Cada opción tiene ventajas, limitaciones y posibles efectos secundarios, que el médico evalúa caso a caso. Cuando coexiste disfunción eréctil, el plan suele contemplar también su tratamiento, ya que ambos problemas se retroalimentan.
El enfoque más efectivo: combinar
Si hay un mensaje que la investigación repite, es este: los abordajes combinados superan a las monoterapias. La evidencia muestra que sumar el trabajo psicológico y conductual al tratamiento farmacológico mejora no solo el control eyaculatorio, sino también la satisfacción sexual de la persona y de su pareja.
La lógica clínica es sencilla. El fármaco, cuando se usa, abre una ventana: da más tiempo y reduce la presión inmediata. Pero lo que sostiene el cambio a largo plazo —el reaprendizaje del control, el manejo de la ansiedad, una relación de pareja más comunicada— es justamente lo que se trabaja en terapia. Por eso la combinación tiende a producir resultados más estables, y ayuda a que las mejoras no se pierdan si en algún momento se retira la medicación.

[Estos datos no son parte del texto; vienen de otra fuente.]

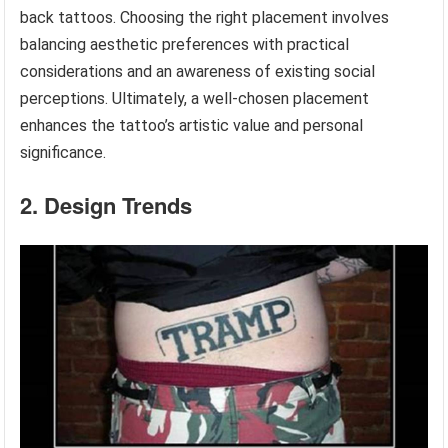
back tattoos. Choosing the right placement involves
balancing aesthetic preferences with practical
considerations and an awareness of existing social
perceptions. Ultimately, a well-chosen placement
enhances the tattoo’s artistic value and personal
significance.
2. Design Trends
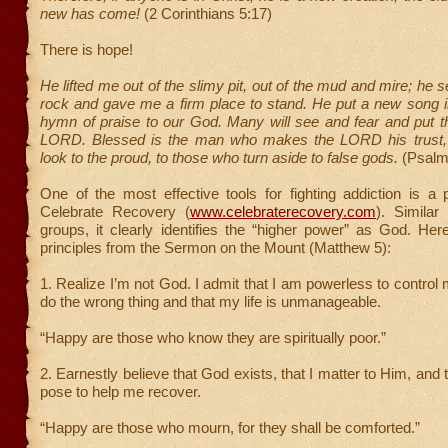
new has come!
(2 Corinthians 5:17)
There is hope!
He lifted me out of the slimy pit, out of the mud and mire; he 
rock and gave me a firm place to stand. He put a new song 
hymn of praise to our God. Many will see and fear and put the
LORD. Blessed is the man who makes the LORD his trust,
look to the proud, to those who turn aside to false gods.
(Psalm
One of the most effective tools for fighting addiction is a
Celebrate Recovery (
www.celebraterecovery.com
). Similar
groups, it clearly identifies the “higher power” as God. Her
principles from the Sermon on the Mount (Matthew 5):
1. Realize I’m not God. I admit that I am powerless to control
do the wrong thing and that my life is unmanageable.
“Happy are those who know they are spiritually poor.”
2. Earnestly believe that God exists, that I matter to Him, and
pose to help me recover.
“Happy are those who mourn, for they shall be comforted.”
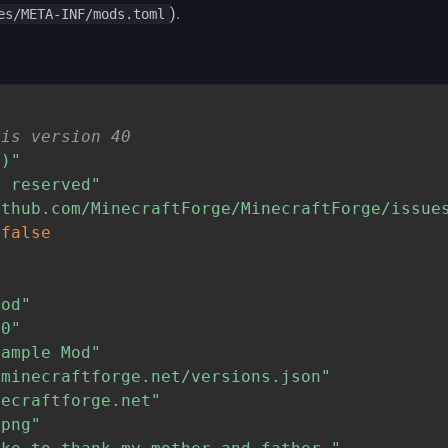
).
es/META-INF/mods.toml
"
 is version 40
,)"
s reserved"
ithub.com/MinecraftForge/MinecraftForge/issue
=
false
mod"
.0"
xample Mod"
"minecraftforge.net/versions.json"
necraftforge.net"
.png"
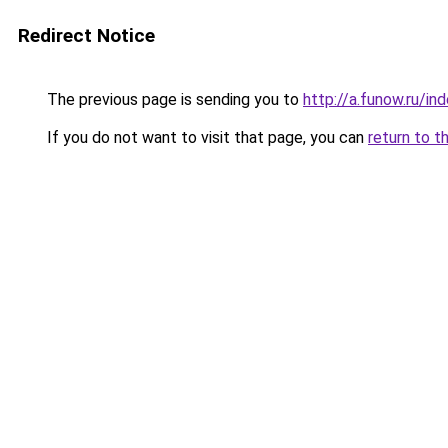
Redirect Notice
The previous page is sending you to
http://a.funow.ru/i
If you do not want to visit that page, you can
return to t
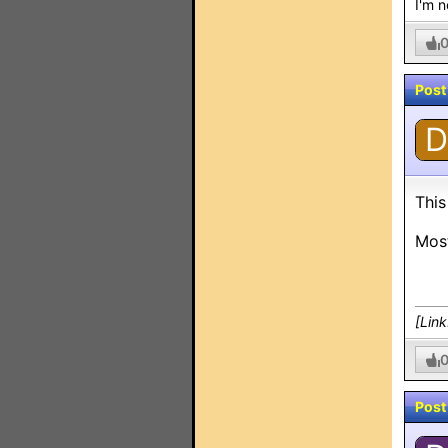
I'm n
Post
D
This
Most
[Lin
Post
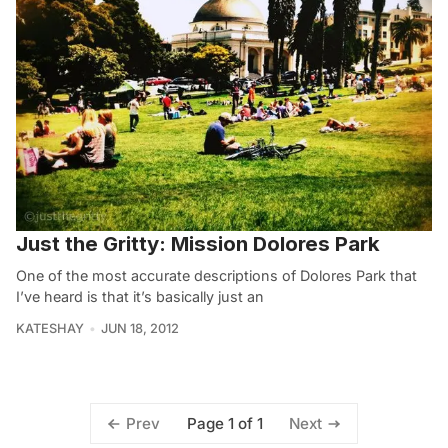
Just the Gritty: Mission Dolores Park
One of the most accurate descriptions of Dolores Park that
I’ve heard is that it’s basically just an
KATESHAY
JUN 18, 2012
Page 1 of 1
Prev
Next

¿La eyaculación precoz tiene tratamiento efectivo?
Sí. Es una de las dificultades sexuales con mejor pronóstico. Con un tratamiento adecuado, la mayoría de las personas logra mayor control, más satisfacción y una reducción importante del malestar. Los factores que más influyen en el resultado son consultar en lugar de postergar, seguir un plan sostenido en el tiempo, e incluir a la pareja cuando es posible.
El principal obstáculo no suele ser la falta de tratamientos, sino la vergüenza que retrasa la consulta durante años. Es un problema médico y psicológico común, no un motivo de juicio.